[Data records]
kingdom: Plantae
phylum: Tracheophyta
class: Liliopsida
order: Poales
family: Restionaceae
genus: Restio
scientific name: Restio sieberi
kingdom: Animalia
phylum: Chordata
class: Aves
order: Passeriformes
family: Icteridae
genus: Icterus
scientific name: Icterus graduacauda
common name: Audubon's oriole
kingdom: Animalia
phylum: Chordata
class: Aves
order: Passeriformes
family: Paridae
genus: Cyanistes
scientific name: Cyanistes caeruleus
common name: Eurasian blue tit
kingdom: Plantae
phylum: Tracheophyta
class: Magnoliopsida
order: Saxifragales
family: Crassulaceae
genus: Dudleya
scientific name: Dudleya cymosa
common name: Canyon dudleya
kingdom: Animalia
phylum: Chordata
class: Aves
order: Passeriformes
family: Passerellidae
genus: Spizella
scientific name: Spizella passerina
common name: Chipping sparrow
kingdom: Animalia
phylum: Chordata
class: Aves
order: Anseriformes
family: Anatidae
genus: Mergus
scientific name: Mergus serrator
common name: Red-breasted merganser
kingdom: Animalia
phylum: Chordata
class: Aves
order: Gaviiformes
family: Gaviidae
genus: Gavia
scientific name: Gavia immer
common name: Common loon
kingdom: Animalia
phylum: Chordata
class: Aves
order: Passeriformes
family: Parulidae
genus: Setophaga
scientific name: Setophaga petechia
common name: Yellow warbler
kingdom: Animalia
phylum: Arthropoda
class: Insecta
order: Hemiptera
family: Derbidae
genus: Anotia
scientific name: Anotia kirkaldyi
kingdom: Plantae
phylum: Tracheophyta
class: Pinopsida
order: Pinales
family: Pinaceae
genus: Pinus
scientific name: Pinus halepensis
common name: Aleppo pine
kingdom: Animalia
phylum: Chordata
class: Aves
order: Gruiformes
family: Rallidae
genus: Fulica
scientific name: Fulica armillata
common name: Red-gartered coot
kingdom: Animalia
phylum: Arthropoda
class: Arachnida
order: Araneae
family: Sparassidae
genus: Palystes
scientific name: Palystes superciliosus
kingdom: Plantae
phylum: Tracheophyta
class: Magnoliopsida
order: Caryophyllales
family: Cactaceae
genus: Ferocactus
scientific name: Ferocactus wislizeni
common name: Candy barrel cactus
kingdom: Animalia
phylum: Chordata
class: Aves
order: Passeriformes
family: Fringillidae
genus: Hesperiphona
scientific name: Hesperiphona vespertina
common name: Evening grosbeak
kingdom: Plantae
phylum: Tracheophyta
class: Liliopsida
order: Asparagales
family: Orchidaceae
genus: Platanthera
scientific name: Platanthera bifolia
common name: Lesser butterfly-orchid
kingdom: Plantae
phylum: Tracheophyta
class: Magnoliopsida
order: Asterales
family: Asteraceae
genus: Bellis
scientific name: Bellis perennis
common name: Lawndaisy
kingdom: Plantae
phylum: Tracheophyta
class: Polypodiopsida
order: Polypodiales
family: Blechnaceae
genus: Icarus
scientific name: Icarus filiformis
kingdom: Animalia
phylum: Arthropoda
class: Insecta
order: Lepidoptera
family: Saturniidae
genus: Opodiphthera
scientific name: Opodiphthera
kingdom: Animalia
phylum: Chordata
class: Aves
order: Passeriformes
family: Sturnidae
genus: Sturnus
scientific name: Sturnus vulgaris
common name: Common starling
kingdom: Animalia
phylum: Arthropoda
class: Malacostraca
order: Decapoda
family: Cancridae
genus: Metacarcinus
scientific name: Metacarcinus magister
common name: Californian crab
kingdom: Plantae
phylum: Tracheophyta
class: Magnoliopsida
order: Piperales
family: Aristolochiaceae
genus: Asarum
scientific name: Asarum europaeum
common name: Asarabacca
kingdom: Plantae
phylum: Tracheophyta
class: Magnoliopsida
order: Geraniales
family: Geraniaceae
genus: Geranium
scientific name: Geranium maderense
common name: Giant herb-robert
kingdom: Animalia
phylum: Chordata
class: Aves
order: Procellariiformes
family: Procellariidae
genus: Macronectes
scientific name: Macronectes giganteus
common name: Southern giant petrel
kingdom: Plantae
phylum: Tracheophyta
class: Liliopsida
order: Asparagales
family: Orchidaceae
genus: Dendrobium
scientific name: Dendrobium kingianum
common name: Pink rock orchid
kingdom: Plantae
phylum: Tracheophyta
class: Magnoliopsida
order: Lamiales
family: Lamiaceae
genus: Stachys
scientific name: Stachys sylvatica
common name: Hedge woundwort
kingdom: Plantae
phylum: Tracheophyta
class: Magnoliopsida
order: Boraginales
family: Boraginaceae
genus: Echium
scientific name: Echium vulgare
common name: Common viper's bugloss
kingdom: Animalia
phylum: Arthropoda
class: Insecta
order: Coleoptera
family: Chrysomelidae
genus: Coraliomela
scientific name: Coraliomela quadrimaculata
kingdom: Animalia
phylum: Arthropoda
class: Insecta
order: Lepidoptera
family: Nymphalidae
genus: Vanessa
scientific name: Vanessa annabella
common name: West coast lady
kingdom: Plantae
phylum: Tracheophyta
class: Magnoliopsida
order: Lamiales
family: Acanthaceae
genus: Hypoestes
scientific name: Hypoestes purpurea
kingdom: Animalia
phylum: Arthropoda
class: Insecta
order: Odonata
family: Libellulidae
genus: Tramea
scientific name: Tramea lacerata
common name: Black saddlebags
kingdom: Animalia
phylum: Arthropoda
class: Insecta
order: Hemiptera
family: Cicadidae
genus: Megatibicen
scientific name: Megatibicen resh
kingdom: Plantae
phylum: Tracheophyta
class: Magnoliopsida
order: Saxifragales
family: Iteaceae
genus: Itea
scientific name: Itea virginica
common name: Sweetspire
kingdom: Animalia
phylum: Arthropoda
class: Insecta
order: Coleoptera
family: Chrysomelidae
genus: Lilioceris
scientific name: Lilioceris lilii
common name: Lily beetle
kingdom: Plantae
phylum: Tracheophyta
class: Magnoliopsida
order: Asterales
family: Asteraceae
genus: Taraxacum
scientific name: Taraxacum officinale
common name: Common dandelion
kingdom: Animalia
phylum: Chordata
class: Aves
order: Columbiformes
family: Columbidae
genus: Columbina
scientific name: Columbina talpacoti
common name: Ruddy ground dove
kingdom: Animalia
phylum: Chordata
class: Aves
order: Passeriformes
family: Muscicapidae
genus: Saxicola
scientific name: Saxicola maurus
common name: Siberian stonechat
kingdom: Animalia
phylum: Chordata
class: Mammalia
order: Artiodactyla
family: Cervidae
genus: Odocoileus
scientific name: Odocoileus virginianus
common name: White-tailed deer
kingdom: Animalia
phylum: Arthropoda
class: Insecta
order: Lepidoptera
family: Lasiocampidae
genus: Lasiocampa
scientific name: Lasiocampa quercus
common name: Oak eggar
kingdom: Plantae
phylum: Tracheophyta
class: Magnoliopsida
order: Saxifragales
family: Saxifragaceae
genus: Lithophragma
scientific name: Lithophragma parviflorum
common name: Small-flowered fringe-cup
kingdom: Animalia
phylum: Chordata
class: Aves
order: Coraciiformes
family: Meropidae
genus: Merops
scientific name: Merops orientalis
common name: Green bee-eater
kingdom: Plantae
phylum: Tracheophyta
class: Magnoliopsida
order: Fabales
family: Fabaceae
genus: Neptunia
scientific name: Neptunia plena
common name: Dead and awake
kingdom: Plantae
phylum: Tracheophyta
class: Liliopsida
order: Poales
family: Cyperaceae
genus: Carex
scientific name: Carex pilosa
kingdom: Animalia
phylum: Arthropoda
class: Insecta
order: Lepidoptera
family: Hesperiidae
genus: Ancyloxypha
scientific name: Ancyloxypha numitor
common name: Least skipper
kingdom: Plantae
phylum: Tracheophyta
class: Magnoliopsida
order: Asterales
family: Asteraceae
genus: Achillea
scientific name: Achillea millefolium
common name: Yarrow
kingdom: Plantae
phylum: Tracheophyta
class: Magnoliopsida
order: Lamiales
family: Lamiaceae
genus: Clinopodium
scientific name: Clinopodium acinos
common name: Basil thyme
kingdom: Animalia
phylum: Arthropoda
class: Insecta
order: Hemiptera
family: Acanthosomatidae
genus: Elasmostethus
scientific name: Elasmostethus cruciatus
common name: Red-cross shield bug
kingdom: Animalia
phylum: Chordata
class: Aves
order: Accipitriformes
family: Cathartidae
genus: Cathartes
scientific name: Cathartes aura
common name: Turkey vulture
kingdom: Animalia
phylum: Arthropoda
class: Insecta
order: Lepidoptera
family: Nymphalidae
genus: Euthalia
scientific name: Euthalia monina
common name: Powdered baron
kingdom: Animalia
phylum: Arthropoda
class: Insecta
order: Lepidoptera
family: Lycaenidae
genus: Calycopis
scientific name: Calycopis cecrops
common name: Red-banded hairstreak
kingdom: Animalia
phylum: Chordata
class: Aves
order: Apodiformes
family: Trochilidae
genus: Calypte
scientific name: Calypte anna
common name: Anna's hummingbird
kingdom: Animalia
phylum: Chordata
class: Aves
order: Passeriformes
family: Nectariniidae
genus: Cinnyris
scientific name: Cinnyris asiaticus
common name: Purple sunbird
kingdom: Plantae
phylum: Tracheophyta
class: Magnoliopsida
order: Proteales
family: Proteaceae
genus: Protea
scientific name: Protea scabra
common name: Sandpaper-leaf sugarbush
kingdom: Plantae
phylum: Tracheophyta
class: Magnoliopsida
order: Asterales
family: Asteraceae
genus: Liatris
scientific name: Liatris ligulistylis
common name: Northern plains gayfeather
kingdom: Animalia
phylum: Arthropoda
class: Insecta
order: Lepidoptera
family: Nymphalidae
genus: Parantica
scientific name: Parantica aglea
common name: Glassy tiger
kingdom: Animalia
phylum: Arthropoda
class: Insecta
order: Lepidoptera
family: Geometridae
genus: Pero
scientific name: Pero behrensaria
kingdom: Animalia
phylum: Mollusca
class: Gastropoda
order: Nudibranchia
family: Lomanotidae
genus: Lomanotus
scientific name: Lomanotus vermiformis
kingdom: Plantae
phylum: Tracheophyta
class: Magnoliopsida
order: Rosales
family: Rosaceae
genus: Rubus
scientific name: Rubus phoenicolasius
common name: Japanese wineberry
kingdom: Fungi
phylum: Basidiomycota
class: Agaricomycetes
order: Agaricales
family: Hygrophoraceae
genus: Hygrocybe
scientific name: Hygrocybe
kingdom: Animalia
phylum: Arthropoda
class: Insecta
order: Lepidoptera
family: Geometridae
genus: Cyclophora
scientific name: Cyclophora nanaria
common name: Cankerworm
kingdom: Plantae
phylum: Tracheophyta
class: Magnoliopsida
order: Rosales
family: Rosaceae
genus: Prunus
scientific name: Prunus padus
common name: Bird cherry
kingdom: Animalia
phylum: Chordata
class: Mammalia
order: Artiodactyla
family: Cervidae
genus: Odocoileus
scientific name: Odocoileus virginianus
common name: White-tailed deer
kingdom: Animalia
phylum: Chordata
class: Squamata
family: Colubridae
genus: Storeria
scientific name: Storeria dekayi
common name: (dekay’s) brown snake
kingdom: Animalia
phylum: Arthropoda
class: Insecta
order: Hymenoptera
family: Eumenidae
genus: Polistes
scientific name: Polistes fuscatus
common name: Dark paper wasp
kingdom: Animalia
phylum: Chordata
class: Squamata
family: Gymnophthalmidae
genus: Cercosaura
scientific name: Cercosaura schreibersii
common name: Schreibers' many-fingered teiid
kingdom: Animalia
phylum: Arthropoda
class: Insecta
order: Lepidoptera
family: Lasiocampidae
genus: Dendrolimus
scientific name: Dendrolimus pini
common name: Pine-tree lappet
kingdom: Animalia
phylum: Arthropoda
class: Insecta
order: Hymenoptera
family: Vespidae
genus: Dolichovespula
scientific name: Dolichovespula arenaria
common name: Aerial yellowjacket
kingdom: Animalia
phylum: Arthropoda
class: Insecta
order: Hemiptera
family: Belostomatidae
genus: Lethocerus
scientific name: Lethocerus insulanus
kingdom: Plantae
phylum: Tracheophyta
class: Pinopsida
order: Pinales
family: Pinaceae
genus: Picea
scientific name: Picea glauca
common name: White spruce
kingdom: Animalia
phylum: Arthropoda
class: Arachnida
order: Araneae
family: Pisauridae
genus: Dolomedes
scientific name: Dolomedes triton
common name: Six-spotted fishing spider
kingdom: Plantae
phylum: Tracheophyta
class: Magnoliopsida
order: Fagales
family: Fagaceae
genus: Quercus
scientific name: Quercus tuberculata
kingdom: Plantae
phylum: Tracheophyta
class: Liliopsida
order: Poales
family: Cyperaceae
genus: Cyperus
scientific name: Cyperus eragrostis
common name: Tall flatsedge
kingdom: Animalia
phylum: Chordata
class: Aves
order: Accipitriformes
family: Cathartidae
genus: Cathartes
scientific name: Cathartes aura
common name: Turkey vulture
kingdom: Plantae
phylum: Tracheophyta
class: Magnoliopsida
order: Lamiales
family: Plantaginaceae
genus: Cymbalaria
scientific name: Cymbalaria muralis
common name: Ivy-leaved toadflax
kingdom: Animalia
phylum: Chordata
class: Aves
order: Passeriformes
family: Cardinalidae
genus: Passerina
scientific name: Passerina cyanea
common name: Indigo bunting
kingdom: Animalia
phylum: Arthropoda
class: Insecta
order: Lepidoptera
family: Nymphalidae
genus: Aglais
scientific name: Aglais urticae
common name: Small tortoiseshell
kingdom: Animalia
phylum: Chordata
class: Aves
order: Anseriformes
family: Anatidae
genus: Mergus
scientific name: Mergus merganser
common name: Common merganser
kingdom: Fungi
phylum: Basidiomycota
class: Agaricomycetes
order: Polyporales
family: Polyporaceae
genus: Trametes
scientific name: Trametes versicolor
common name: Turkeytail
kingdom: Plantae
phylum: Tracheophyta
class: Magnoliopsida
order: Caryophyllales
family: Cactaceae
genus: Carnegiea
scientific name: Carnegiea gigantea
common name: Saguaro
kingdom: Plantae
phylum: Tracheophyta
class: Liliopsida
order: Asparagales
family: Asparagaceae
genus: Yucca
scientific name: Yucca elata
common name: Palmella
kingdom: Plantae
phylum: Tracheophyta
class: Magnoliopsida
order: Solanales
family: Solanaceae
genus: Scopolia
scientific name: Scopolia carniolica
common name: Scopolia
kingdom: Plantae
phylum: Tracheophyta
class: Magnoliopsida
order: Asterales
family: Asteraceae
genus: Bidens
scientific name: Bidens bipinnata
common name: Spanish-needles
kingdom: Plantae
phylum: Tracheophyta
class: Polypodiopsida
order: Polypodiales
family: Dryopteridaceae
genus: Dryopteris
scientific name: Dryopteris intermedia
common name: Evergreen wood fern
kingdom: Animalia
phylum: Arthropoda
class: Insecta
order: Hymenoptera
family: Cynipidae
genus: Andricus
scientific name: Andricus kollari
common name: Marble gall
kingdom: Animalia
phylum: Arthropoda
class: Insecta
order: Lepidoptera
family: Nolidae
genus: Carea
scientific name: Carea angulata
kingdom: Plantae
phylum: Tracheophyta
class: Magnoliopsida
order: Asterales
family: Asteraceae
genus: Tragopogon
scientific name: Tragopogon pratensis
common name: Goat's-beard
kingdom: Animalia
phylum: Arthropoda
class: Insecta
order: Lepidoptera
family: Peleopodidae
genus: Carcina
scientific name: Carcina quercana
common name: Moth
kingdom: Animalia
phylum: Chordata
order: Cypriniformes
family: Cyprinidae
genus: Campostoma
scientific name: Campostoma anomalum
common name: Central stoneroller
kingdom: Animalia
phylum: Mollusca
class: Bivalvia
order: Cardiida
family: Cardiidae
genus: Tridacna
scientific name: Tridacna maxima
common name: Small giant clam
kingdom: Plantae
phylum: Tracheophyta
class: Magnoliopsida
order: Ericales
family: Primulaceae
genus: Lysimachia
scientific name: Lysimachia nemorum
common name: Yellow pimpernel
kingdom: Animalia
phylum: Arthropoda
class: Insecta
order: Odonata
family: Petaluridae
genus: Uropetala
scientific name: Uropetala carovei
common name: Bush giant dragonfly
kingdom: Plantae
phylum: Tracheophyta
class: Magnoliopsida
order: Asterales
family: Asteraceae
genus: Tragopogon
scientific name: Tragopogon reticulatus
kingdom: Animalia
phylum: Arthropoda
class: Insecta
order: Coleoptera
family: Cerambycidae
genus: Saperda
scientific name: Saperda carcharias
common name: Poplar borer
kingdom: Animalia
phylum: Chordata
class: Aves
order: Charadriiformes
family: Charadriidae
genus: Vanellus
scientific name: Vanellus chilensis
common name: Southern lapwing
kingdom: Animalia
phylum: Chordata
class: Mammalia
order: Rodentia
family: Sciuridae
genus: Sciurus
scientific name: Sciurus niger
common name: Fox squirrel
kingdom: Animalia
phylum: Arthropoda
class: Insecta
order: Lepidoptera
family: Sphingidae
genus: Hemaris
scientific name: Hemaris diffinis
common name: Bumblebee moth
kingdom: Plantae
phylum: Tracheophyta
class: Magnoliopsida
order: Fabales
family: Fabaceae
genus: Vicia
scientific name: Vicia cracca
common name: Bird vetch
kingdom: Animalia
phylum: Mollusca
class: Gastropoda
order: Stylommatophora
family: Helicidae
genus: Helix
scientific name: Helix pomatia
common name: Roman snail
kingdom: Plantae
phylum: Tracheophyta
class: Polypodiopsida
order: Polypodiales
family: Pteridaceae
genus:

Given instruction
Rewrite the stretch of material from the line containing "scientific name: Echium vulgare" through the line containing "order: Columbiformes", renaming "common name" to "vernacular name" and leaving everything else unchanged.

Exercise result
scientific name: Echium vulgare
vernacular name: Common viper's bugloss
kingdom: Animalia
phylum: Arthropoda
class: Insecta
order: Coleoptera
family: Chrysomelidae
genus: Coraliomela
scientific name: Coraliomela quadrimaculata
kingdom: Animalia
phylum: Arthropoda
class: Insecta
order: Lepidoptera
family: Nymphalidae
genus: Vanessa
scientific name: Vanessa annabella
vernacular name: West coast lady
kingdom: Plantae
phylum: Tracheophyta
class: Magnoliopsida
order: Lamiales
family: Acanthaceae
genus: Hypoestes
scientific name: Hypoestes purpurea
kingdom: Animalia
phylum: Arthropoda
class: Insecta
order: Odonata
family: Libellulidae
genus: Tramea
scientific name: Tramea lacerata
vernacular name: Black saddlebags
kingdom: Animalia
phylum: Arthropoda
class: Insecta
order: Hemiptera
family: Cicadidae
genus: Megatibicen
scientific name: Megatibicen resh
kingdom: Plantae
phylum: Tracheophyta
class: Magnoliopsida
order: Saxifragales
family: Iteaceae
genus: Itea
scientific name: Itea virginica
vernacular name: Sweetspire
kingdom: Animalia
phylum: Arthropoda
class: Insecta
order: Coleoptera
family: Chrysomelidae
genus: Lilioceris
scientific name: Lilioceris lilii
vernacular name: Lily beetle
kingdom: Plantae
phylum: Tracheophyta
class: Magnoliopsida
order: Asterales
family: Asteraceae
genus: Taraxacum
scientific name: Taraxacum officinale
vernacular name: Common dandelion
kingdom: Animalia
phylum: Chordata
class: Aves
order: Columbiformes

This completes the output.